In developing countries, research and development organisations may want to start thinking about ways to help smallholders grow and utilise new crops that they currently have no or only limited experience with. The issue here is to help provide smallholders with options to diversify their diets where this is appropriate.
Q: The reports say farmers around the world, especially smallholders in developing countries, should have access to the latest technology and science. Is climate-smart agriculture possible?
PT: Smallholders have enormous experience of farming, but the pace of change means that many of them are having to operate in very unfamiliar conditions. In such cases, proven technology and good science can surely help enhance food security and livelihoods – this may involve the use of new varieties that are drought-tolerant, or helping farmers to use seasonal weather forecasts to adapt their management practices to the current season. But yes, to help them towards an intelligent and resilient agriculture.
Q: How will these global changes affect different parts of the world?

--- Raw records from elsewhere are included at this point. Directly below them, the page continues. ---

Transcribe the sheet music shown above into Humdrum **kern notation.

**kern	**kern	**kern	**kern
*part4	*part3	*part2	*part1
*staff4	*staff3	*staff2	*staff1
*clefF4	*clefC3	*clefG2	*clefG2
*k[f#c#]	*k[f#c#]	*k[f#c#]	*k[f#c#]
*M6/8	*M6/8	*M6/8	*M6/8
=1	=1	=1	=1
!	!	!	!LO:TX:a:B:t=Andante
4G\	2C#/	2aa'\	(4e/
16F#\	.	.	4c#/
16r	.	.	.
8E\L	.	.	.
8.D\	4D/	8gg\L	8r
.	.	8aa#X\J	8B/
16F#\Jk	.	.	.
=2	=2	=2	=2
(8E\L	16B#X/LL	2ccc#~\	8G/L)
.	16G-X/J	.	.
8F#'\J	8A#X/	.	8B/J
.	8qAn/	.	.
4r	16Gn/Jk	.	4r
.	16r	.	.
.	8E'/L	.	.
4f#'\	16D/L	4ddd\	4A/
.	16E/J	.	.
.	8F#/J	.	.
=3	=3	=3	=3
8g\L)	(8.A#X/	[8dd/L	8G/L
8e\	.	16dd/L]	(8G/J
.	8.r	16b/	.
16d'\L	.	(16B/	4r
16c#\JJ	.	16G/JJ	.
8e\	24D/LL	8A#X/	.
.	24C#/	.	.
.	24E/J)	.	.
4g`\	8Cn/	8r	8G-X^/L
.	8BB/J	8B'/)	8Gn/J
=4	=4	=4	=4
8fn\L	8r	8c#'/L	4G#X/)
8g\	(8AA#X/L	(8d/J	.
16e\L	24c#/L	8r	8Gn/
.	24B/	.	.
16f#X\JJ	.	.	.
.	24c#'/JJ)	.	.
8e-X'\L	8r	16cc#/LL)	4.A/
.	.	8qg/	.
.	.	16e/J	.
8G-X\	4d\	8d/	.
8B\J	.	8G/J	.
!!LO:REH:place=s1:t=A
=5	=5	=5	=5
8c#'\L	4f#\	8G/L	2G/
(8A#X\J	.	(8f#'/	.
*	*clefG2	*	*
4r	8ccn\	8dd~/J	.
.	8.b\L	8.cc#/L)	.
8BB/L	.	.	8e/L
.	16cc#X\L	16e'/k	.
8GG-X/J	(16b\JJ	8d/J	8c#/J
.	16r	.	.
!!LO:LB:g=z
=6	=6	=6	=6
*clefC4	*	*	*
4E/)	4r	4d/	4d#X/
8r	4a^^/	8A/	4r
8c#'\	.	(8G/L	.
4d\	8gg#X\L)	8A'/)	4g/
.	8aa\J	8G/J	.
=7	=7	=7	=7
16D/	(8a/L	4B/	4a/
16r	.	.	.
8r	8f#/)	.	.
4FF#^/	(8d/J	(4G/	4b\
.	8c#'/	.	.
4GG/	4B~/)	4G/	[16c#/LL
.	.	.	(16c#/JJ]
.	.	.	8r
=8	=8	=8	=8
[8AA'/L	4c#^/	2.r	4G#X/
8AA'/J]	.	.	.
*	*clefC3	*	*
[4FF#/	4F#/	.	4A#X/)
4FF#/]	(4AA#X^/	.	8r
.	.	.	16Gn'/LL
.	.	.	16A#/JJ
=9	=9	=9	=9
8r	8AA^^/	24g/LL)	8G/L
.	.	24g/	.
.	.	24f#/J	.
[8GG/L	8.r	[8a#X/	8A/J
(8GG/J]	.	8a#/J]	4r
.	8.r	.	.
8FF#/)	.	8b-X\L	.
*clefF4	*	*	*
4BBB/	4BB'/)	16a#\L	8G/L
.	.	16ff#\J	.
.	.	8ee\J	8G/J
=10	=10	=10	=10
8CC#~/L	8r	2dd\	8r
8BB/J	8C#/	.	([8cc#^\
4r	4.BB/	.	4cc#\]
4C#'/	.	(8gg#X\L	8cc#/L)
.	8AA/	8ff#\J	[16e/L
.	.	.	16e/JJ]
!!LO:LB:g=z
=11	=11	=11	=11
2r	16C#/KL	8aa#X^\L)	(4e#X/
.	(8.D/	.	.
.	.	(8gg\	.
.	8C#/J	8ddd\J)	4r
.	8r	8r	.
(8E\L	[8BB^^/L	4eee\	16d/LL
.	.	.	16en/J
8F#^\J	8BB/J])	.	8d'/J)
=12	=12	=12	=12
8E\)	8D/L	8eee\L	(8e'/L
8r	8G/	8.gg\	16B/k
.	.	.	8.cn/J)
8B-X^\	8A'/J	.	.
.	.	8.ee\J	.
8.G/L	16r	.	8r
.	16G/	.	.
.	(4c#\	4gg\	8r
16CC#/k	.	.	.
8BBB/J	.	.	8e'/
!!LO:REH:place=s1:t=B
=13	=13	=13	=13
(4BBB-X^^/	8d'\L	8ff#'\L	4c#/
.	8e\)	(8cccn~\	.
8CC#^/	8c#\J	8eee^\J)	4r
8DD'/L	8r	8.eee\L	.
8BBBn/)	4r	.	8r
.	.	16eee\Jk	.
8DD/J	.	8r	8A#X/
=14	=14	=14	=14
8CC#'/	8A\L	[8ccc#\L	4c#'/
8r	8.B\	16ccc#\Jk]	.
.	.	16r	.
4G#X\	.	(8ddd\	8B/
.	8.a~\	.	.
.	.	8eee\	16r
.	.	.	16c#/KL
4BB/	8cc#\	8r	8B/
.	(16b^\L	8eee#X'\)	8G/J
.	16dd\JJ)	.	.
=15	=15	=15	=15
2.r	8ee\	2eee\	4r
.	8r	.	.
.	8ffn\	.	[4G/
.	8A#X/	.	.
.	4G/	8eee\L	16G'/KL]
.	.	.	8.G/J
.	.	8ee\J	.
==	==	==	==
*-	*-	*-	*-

PT: Several studies show that large areas of sub-Saharan Africa and parts of South Asia and South-East Asia may be particularly vulnerable to the effects of climate change.
Q: Is it true that growing crops is about to become even more unpredictable at a global level?
PT: The climate during the rest of this century is very likely to become more variable (more droughts, more floods, more extreme events), and as a result, agricultural production may well become more variable, particularly in developing countries in rain-fed situations. This is one reason why it is so important to enhance smallholders’ resilience and ability to adapt.
Q: The CCAFS reports predict a catastrophic scenario in the near future. How can we deal with this?
PT: My take would be: it doesn’t have to be like this – if we sit and do nothing, the future does indeed look bad, particularly for those who are in fact least to blame for the emissions trajectory we are currently on. But what I take from these two publications is that there are many practical things that we can do to reduce emissions and to help smallholders adapt. We need action at all levels – local, national, regional and global.